La consigne - Rédigez la suite du texte sur la pétition contre les robots tueurs, en reprenant après sa dernière phrase.

Extrait de page -
À l'origine de cette pétition, on retrouve l'astrophysicien britannique Stephen Hawking, le directeur de Tesla Motors et Space X, Elon Musk, le cofondateur d'Apple, Steve Wozniak et le linguiste Noam Chomsky. Tous s'accordent pour dénoncer l'avènement des robots tueurs dont l'autonomie est rendue aujourd'hui possible par les récents progrès de l'intelligence artificielle.

La pétition, qui a recueilli à ce jour plus de 10 000 signatures, évoque à juste titre la troisième révolution de l'armement comme celle de l'autonomie d'engagement et de traitement de la cible, après l'invention de la bombe atomique et de la poudre à canon. Elle dénonce ensuite succinctement les risques de détournements des armes autonomes par des groupes terroristes, des troupes irrégulières ou des dictatures. La lettre ouverte du FLI a le mérite de mettre en lumière une évolution importante des systèmes d'armements. Pourtant, elle fait également preuve d'une certaine dose de naïveté dans l'analyse.

Les entrées -
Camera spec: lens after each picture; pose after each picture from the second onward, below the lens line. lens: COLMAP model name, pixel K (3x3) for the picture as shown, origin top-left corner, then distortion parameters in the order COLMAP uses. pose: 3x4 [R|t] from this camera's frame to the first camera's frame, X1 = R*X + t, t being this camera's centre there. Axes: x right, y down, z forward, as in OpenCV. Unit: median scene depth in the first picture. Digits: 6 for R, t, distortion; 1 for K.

---

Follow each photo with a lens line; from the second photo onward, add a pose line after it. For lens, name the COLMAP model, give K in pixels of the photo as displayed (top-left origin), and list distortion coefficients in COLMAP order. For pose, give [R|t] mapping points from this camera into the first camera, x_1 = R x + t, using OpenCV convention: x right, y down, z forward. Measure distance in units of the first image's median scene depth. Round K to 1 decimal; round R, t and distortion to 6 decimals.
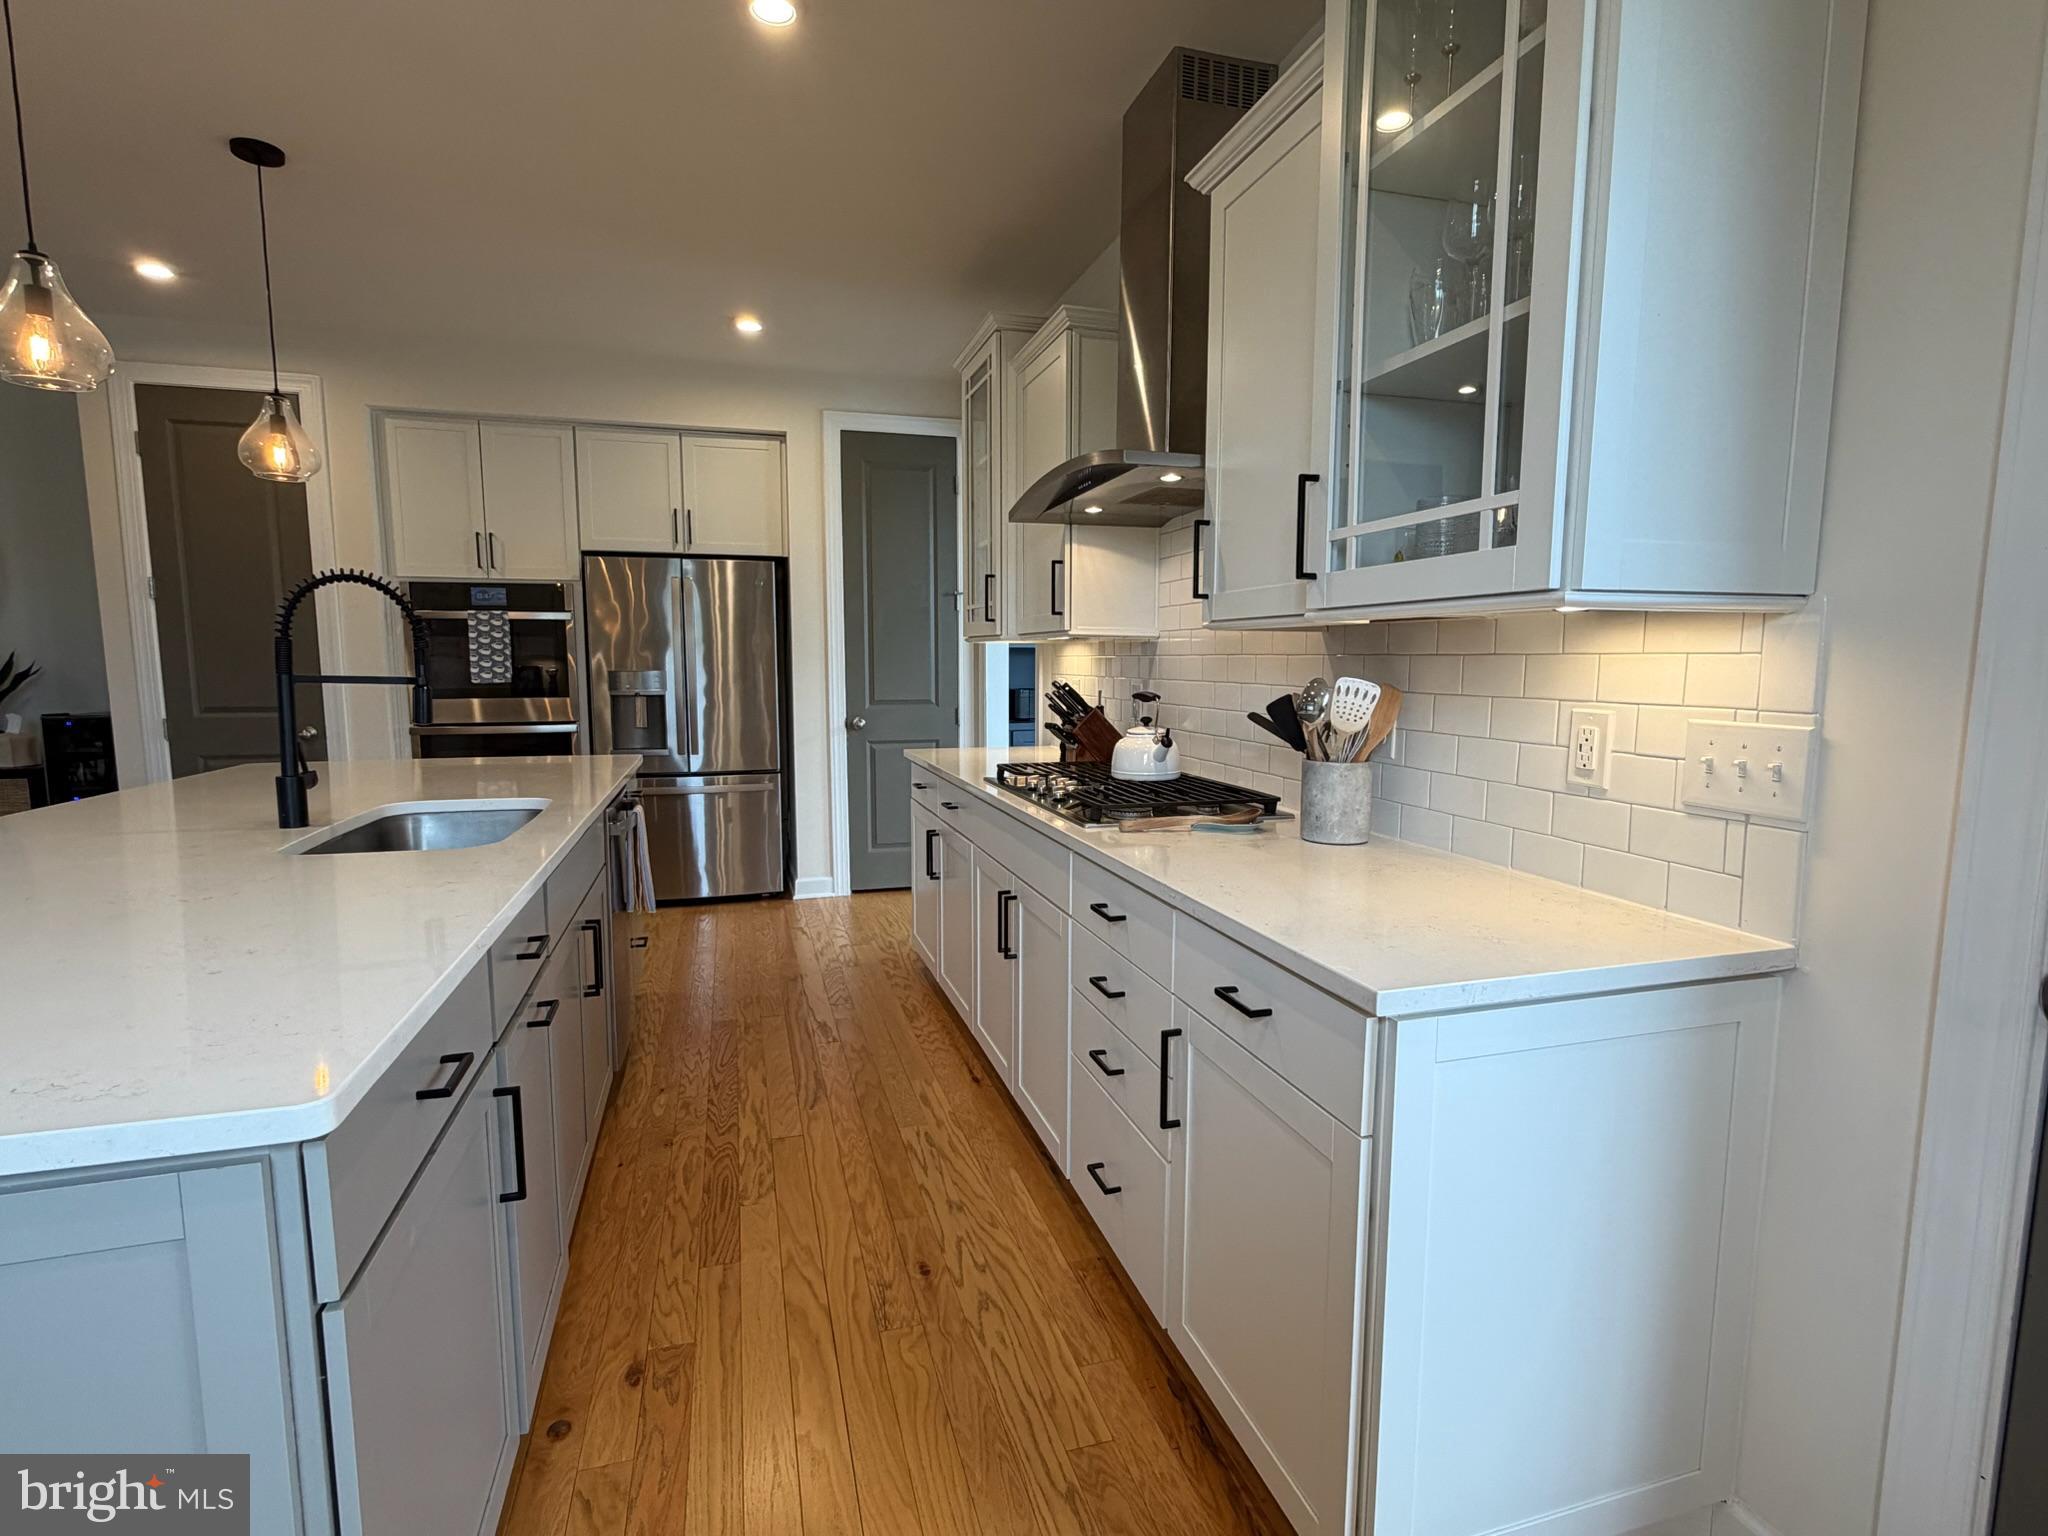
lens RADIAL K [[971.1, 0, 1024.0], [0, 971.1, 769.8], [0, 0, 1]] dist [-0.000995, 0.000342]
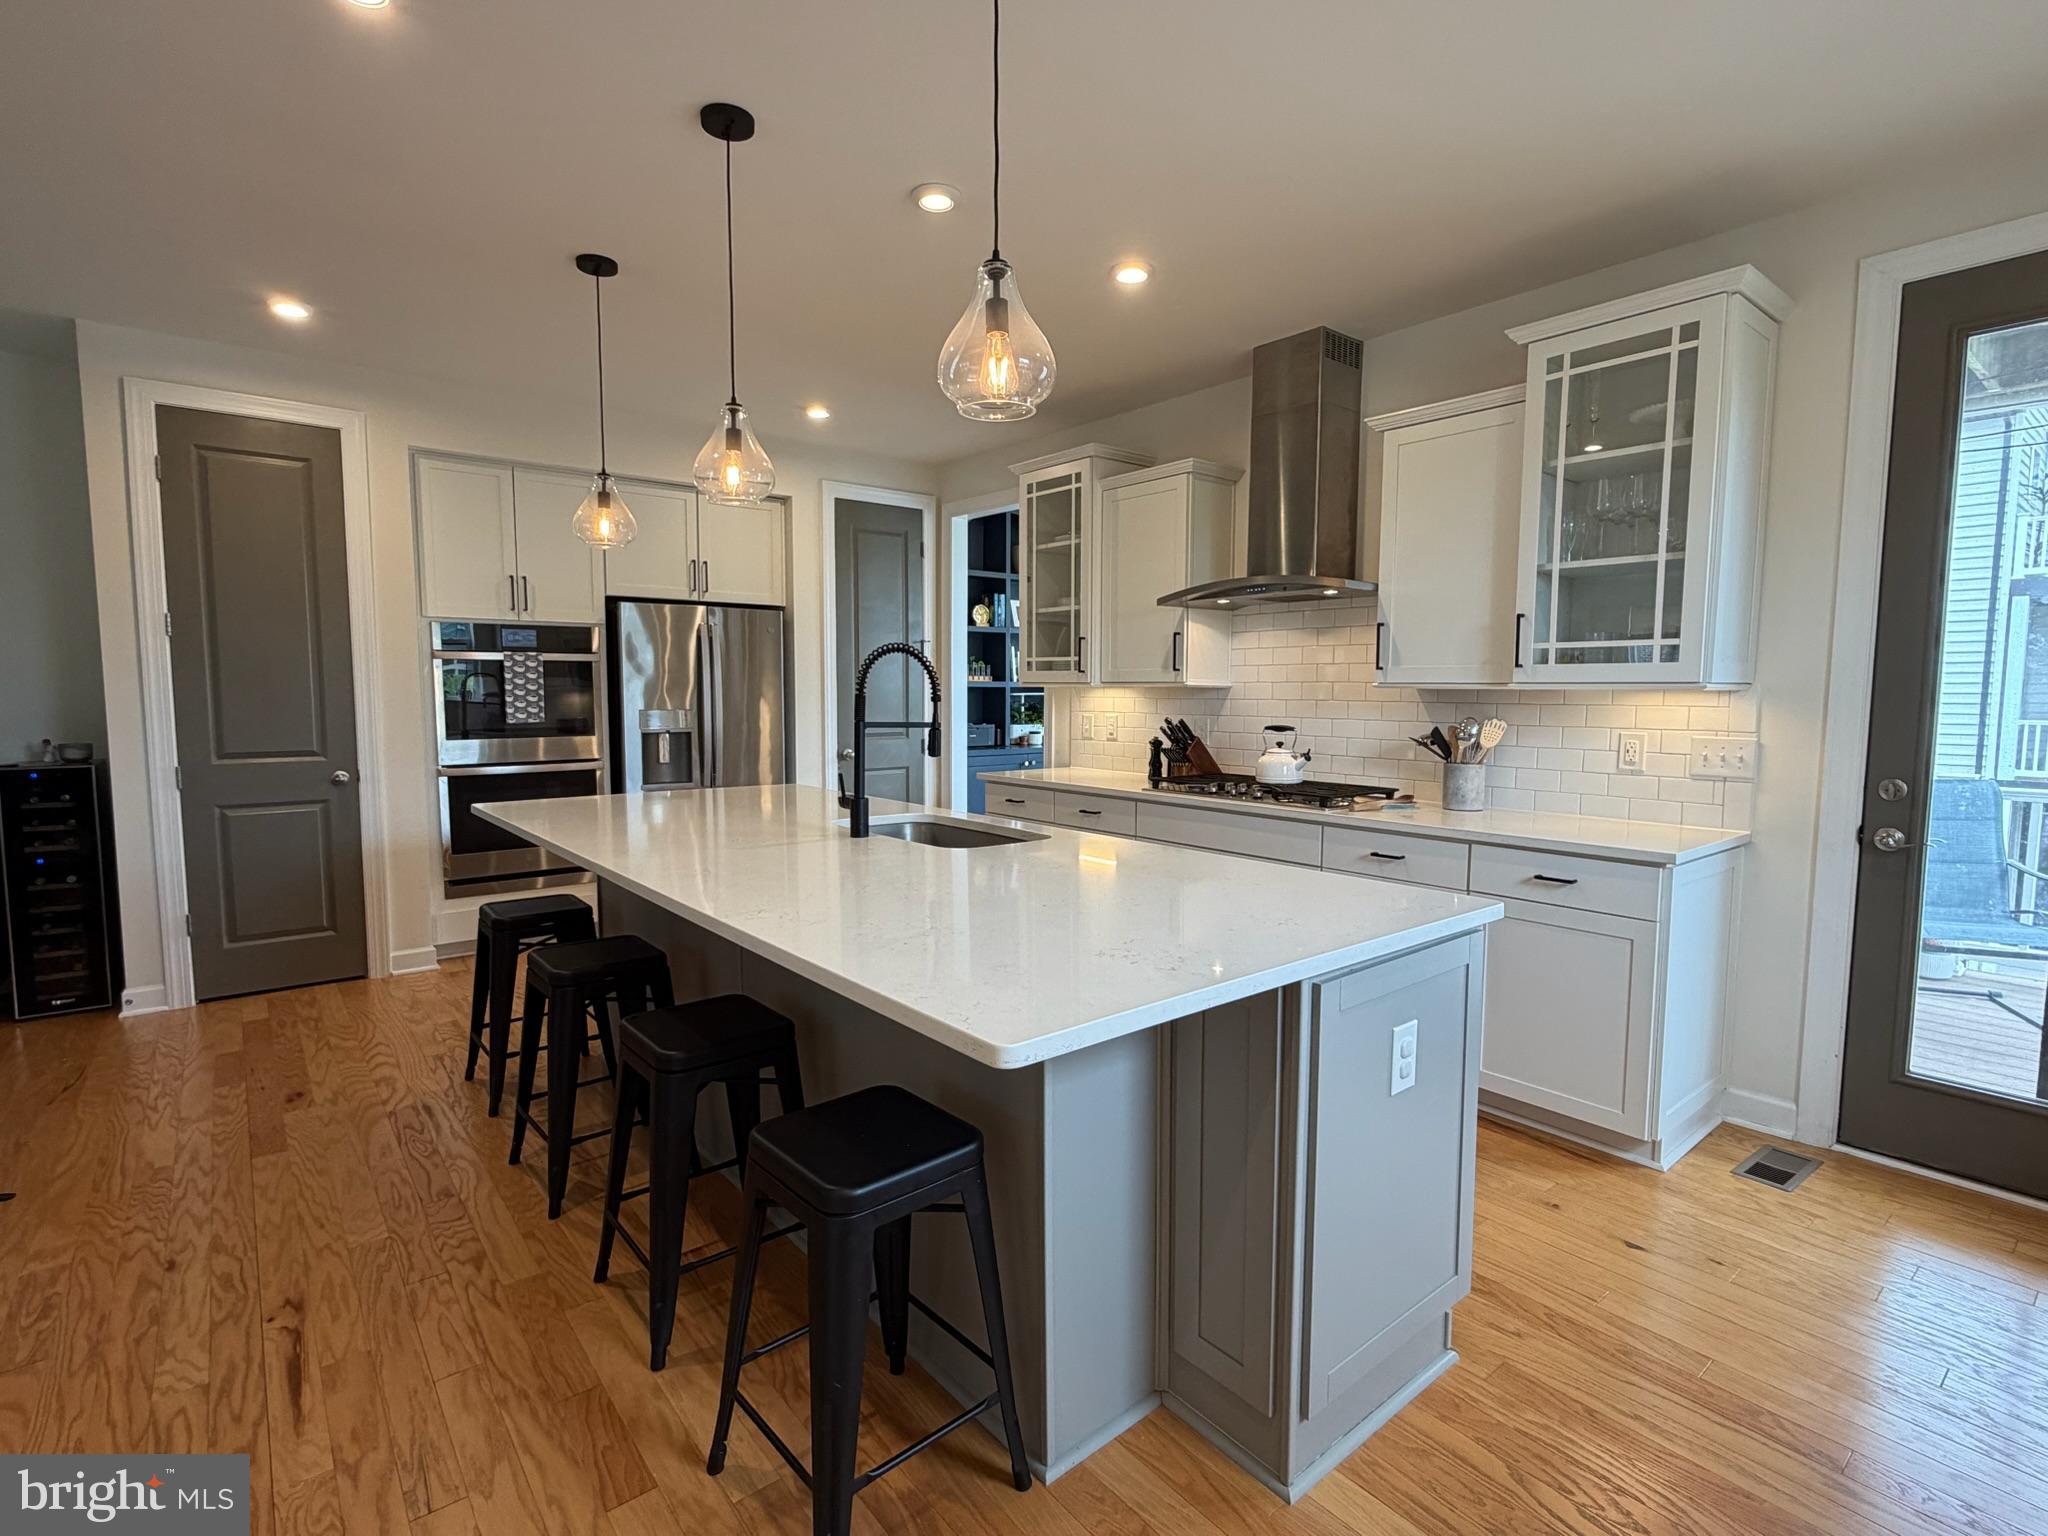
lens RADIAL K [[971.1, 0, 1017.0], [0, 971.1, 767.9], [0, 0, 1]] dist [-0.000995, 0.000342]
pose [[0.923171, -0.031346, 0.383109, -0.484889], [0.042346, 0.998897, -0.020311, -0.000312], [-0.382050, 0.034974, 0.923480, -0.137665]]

Votre réponse -
Première naïveté

Constatons tout d'abord que l'armement autonome existe depuis des décennies, qu'il est utilisé, et que son interdiction ne fait pas consensus actuellement. Les mines antipersonnel, antivéhicules, antichars, les mines flottantes fluviales ou maritimes, sont régulièrement utilisées aujourd'hui dans de nombreux conflits. Le programme interne d'une mine est des plus rudimentaires et peut se résumer à un simple «si» (donc à une IA embarquée minimale): «si une pression suffisante est exercée sur moi, j'explose».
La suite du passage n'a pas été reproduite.